[Opening MATERIAL FOR THE TASK section]

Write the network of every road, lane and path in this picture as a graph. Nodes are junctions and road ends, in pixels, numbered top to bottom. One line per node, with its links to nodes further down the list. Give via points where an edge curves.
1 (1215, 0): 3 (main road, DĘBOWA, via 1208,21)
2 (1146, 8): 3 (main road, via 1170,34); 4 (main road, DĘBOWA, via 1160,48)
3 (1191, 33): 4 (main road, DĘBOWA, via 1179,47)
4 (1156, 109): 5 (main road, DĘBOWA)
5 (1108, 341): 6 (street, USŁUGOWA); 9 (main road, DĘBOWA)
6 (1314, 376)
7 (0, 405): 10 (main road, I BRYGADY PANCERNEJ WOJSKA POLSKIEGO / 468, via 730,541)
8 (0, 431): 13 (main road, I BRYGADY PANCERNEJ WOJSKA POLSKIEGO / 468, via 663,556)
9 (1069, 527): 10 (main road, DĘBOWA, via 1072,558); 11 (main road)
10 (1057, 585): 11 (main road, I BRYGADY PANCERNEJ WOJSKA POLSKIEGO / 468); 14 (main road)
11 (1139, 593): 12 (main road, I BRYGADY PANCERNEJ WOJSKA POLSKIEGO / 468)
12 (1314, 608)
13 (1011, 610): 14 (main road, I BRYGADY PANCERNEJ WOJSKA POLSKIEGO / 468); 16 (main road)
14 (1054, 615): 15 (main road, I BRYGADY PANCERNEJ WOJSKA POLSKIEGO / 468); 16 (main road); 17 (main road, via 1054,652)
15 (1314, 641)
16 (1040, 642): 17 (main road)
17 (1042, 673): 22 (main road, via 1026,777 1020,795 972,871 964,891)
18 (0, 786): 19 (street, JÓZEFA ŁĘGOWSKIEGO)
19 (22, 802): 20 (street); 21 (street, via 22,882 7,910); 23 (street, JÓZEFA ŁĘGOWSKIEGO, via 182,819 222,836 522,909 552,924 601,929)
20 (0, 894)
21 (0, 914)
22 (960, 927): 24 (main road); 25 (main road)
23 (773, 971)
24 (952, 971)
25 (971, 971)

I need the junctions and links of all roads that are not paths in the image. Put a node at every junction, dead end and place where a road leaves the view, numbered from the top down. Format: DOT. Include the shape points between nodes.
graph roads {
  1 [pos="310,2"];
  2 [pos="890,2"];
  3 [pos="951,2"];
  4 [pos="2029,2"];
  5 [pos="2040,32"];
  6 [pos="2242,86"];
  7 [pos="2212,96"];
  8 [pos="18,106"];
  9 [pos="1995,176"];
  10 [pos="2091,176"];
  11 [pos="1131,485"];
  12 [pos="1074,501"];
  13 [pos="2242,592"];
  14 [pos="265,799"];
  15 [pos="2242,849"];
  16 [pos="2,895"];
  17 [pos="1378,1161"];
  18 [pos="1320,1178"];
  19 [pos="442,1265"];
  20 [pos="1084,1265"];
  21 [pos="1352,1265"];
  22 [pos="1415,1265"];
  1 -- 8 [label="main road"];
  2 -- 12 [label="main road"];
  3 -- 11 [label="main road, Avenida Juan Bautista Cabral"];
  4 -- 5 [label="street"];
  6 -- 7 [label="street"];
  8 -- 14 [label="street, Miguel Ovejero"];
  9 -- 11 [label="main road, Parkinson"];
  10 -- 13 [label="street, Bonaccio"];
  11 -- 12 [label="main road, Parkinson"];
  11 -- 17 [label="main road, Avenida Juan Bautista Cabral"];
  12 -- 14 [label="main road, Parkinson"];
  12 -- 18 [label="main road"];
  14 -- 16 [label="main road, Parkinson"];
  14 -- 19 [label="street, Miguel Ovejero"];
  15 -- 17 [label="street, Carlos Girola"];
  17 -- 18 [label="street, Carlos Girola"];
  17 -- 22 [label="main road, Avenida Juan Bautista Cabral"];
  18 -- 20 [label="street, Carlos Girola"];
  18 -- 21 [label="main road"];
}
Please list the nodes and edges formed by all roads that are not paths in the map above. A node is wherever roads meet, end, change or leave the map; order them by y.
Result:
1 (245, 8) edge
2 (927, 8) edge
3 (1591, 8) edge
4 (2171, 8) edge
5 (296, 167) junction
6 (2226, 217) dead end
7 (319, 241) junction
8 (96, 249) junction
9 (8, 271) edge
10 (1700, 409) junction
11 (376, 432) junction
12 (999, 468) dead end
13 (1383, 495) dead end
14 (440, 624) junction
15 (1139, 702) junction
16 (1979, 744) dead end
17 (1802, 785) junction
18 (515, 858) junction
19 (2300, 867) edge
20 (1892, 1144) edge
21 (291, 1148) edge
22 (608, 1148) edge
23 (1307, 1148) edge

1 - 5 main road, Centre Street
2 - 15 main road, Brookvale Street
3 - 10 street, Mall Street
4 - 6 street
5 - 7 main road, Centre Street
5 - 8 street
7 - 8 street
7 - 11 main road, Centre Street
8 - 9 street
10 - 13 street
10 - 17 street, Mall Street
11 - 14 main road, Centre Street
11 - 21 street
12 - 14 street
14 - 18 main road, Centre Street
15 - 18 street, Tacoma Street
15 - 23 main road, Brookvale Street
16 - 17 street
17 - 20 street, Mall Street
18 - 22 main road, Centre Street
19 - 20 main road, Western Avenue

[Closing MATERIAL FOR THE TASK section]

▸ **WHAT YOU ARE ASKED TO DO**: May I have the entries returned exactly, with every line in place?

▸ **YOUR RESPONSE**:
Write the network of every road, lane and path in this picture as a graph. Nodes are junctions and road ends, in pixels, numbered top to bottom. One line per node, with its links to nodes further down the list. Give via points where an edge curves.
1 (1215, 0): 3 (main road, DĘBOWA, via 1208,21)
2 (1146, 8): 3 (main road, via 1170,34); 4 (main road, DĘBOWA, via 1160,48)
3 (1191, 33): 4 (main road, DĘBOWA, via 1179,47)
4 (1156, 109): 5 (main road, DĘBOWA)
5 (1108, 341): 6 (street, USŁUGOWA); 9 (main road, DĘBOWA)
6 (1314, 376)
7 (0, 405): 10 (main road, I BRYGADY PANCERNEJ WOJSKA POLSKIEGO / 468, via 730,541)
8 (0, 431): 13 (main road, I BRYGADY PANCERNEJ WOJSKA POLSKIEGO / 468, via 663,556)
9 (1069, 527): 10 (main road, DĘBOWA, via 1072,558); 11 (main road)
10 (1057, 585): 11 (main road, I BRYGADY PANCERNEJ WOJSKA POLSKIEGO / 468); 14 (main road)
11 (1139, 593): 12 (main road, I BRYGADY PANCERNEJ WOJSKA POLSKIEGO / 468)
12 (1314, 608)
13 (1011, 610): 14 (main road, I BRYGADY PANCERNEJ WOJSKA POLSKIEGO / 468); 16 (main road)
14 (1054, 615): 15 (main road, I BRYGADY PANCERNEJ WOJSKA POLSKIEGO / 468); 16 (main road); 17 (main road, via 1054,652)
15 (1314, 641)
16 (1040, 642): 17 (main road)
17 (1042, 673): 22 (main road, via 1026,777 1020,795 972,871 964,891)
18 (0, 786): 19 (street, JÓZEFA ŁĘGOWSKIEGO)
19 (22, 802): 20 (street); 21 (street, via 22,882 7,910); 23 (street, JÓZEFA ŁĘGOWSKIEGO, via 182,819 222,836 522,909 552,924 601,929)
20 (0, 894)
21 (0, 914)
22 (960, 927): 24 (main road); 25 (main road)
23 (773, 971)
24 (952, 971)
25 (971, 971)

I need the junctions and links of all roads that are not paths in the image. Put a node at every junction, dead end and place where a road leaves the view, numbered from the top down. Format: DOT. Include the shape points between nodes.
graph roads {
  1 [pos="310,2"];
  2 [pos="890,2"];
  3 [pos="951,2"];
  4 [pos="2029,2"];
  5 [pos="2040,32"];
  6 [pos="2242,86"];
  7 [pos="2212,96"];
  8 [pos="18,106"];
  9 [pos="1995,176"];
  10 [pos="2091,176"];
  11 [pos="1131,485"];
  12 [pos="1074,501"];
  13 [pos="2242,592"];
  14 [pos="265,799"];
  15 [pos="2242,849"];
  16 [pos="2,895"];
  17 [pos="1378,1161"];
  18 [pos="1320,1178"];
  19 [pos="442,1265"];
  20 [pos="1084,1265"];
  21 [pos="1352,1265"];
  22 [pos="1415,1265"];
  1 -- 8 [label="main road"];
  2 -- 12 [label="main road"];
  3 -- 11 [label="main road, Avenida Juan Bautista Cabral"];
  4 -- 5 [label="street"];
  6 -- 7 [label="street"];
  8 -- 14 [label="street, Miguel Ovejero"];
  9 -- 11 [label="main road, Parkinson"];
  10 -- 13 [label="street, Bonaccio"];
  11 -- 12 [label="main road, Parkinson"];
  11 -- 17 [label="main road, Avenida Juan Bautista Cabral"];
  12 -- 14 [label="main road, Parkinson"];
  12 -- 18 [label="main road"];
  14 -- 16 [label="main road, Parkinson"];
  14 -- 19 [label="street, Miguel Ovejero"];
  15 -- 17 [label="street, Carlos Girola"];
  17 -- 18 [label="street, Carlos Girola"];
  17 -- 22 [label="main road, Avenida Juan Bautista Cabral"];
  18 -- 20 [label="street, Carlos Girola"];
  18 -- 21 [label="main road"];
}
Please list the nodes and edges formed by all roads that are not paths in the map above. A node is wherever roads meet, end, change or leave the map; order them by y.
Result:
1 (245, 8) edge
2 (927, 8) edge
3 (1591, 8) edge
4 (2171, 8) edge
5 (296, 167) junction
6 (2226, 217) dead end
7 (319, 241) junction
8 (96, 249) junction
9 (8, 271) edge
10 (1700, 409) junction
11 (376, 432) junction
12 (999, 468) dead end
13 (1383, 495) dead end
14 (440, 624) junction
15 (1139, 702) junction
16 (1979, 744) dead end
17 (1802, 785) junction
18 (515, 858) junction
19 (2300, 867) edge
20 (1892, 1144) edge
21 (291, 1148) edge
22 (608, 1148) edge
23 (1307, 1148) edge

1 - 5 main road, Centre Street
2 - 15 main road, Brookvale Street
3 - 10 street, Mall Street
4 - 6 street
5 - 7 main road, Centre Street
5 - 8 street
7 - 8 street
7 - 11 main road, Centre Street
8 - 9 street
10 - 13 street
10 - 17 street, Mall Street
11 - 14 main road, Centre Street
11 - 21 street
12 - 14 street
14 - 18 main road, Centre Street
15 - 18 street, Tacoma Street
15 - 23 main road, Brookvale Street
16 - 17 street
17 - 20 street, Mall Street
18 - 22 main road, Centre Street
19 - 20 main road, Western Avenue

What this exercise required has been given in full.